Principle:AUTOMATIC1111 Stable diffusion webui Noise addition and guided denoising
| Knowledge Sources | |
|---|---|
| Domains | Diffusion Models, Image Generation, Image Editing, Inpainting |
| Last Updated | 2026-02-08 00:00 GMT |
Overview
Noise addition and guided denoising is the core diffusion process in image-to-image generation where calibrated noise is added to the encoded source image and then iteratively removed under text guidance, with the denoising strength controlling the balance between fidelity to the source and creative freedom.
Description
The image-to-image sampling process implements the SDEdit algorithm: rather than starting from pure noise (as in text-to-image), it starts from the source image encoded in latent space with a controlled amount of noise added. The diffusion model then denoises this noisy latent back to a clean image, guided by the text prompt.
The process involves three key stages:
1. Noise Generation: A noise tensor is generated using the ImageRNG system, which supports deterministic seeded noise, subseed blending via spherical linear interpolation (slerp), and seed-resize functionality for resolution-independent seeds.
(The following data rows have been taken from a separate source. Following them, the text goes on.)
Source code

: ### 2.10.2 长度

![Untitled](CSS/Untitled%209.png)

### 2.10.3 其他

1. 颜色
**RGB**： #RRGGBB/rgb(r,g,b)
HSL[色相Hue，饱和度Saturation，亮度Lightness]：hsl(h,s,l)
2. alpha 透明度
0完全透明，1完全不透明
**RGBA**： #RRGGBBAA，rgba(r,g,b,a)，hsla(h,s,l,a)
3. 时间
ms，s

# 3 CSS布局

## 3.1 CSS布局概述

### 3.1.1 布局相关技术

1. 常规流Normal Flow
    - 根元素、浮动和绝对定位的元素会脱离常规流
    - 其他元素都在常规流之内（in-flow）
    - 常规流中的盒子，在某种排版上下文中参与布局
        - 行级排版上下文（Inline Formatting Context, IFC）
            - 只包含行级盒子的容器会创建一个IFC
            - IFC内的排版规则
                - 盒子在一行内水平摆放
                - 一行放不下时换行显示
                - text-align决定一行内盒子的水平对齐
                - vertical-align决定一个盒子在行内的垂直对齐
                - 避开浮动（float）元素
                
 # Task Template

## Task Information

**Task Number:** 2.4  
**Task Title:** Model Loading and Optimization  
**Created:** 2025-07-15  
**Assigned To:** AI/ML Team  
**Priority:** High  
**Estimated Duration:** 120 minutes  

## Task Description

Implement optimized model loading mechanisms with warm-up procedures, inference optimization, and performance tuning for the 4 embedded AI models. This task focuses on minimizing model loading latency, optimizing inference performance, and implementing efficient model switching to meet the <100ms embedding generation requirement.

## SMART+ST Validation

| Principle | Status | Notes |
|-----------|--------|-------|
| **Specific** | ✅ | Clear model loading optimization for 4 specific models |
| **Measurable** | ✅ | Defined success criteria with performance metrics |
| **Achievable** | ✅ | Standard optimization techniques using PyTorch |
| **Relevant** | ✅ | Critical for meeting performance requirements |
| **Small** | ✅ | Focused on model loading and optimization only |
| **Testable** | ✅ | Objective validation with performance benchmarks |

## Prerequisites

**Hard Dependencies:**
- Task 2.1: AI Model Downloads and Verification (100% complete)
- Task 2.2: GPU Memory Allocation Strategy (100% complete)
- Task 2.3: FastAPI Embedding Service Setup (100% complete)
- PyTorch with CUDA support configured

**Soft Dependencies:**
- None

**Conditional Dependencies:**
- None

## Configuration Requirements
The noise may be scaled by an initial_noise_multiplier to adjust the overall noise amplitude.
2. Sampler Invocation: The sampler's sample_img2img() method receives the initial latent, the noise tensor, and the text conditioning (positive and negative). Internally, the sampler:
- Determines the starting timestep based on denoising strength
- Adds noise to the init_latent corresponding to that timestep
- Iteratively denoises from the starting timestep to timestep 0
- Uses classifier-free guidance to steer generation toward the text prompt
3. Mask Compositing: After sampling, if a mask is present, the denoised samples are composited with the original init_latent using the mask tensors. The formula blends the generated content in masked regions with the preserved original content in unmasked regions. Script hooks (on_mask_blend) can modify this blending behavior.
Usage
The sampling stage is the computational bottleneck of image-to-image generation. Key considerations:
- Denoising strength directly controls the starting timestep. Lower values mean fewer denoising steps and closer fidelity to the source.
- Initial noise multiplier provides fine-grained control over noise amplitude independently of the timestep schedule.
- Sampler choice affects both quality and speed. Different samplers (Euler, DPM++, etc.) have different convergence properties.
- The mask compositing step after sampling is critical for inpainting: it ensures that unmasked regions remain exactly as they were in the source, preventing any drift from the denoising process.
Theoretical Basis
The SDEdit process can be formalized as follows. Given the encoded source latent z_0, denoising strength s, and total timesteps T:
Step 1: Determine starting timestep
t_start = schedule(s, T) # maps strength to a timestep index
Step 2: Add noise to source latent
epsilon ~ N(0, I) # generated from seeded RNG
z_t = sqrt(alpha_bar_t) * z_0 + sqrt(1 - alpha_bar_t) * epsilon
where alpha_bar_t is the cumulative noise schedule at t_start
Step 3: Iterative denoising from t_start to 0
for t = t_start, t_start-1, ..., 1, 0:
epsilon_pred = UNet(z_t, t, c_text) # conditional prediction
epsilon_uncond = UNet(z_t, t, c_uncond) # unconditional prediction
epsilon_guided = epsilon_uncond + cfg_scale * (epsilon_pred - epsilon_uncond)
z_{t-1} = sampler_step(z_t, epsilon_guided, t)
Step 4: Mask compositing (for inpainting)
z_final = z_denoised * nmask + z_0 * mask
The mask compositing formula ensures exact preservation of unmasked regions:
samples_final = samples * nmask + init_latent * mask
where:
nmask = 1.0 in regions to regenerate (masked area)
mask = 1.0 in regions to preserve (unmasked area)
nmask + mask = 1.0 everywhere
The noise multiplier provides an additional scaling factor:
if initial_noise_multiplier != 1.0:
noise = noise * initial_noise_multiplier
This allows boosting or reducing the noise amplitude beyond what the denoising strength alone controls, useful for fine-tuning the balance between randomness and source fidelity.
The script hook system allows extensions to modify the blending behavior via MaskBlendArgs, enabling custom compositing strategies such as gradient-aware blending or frequency-domain compositing.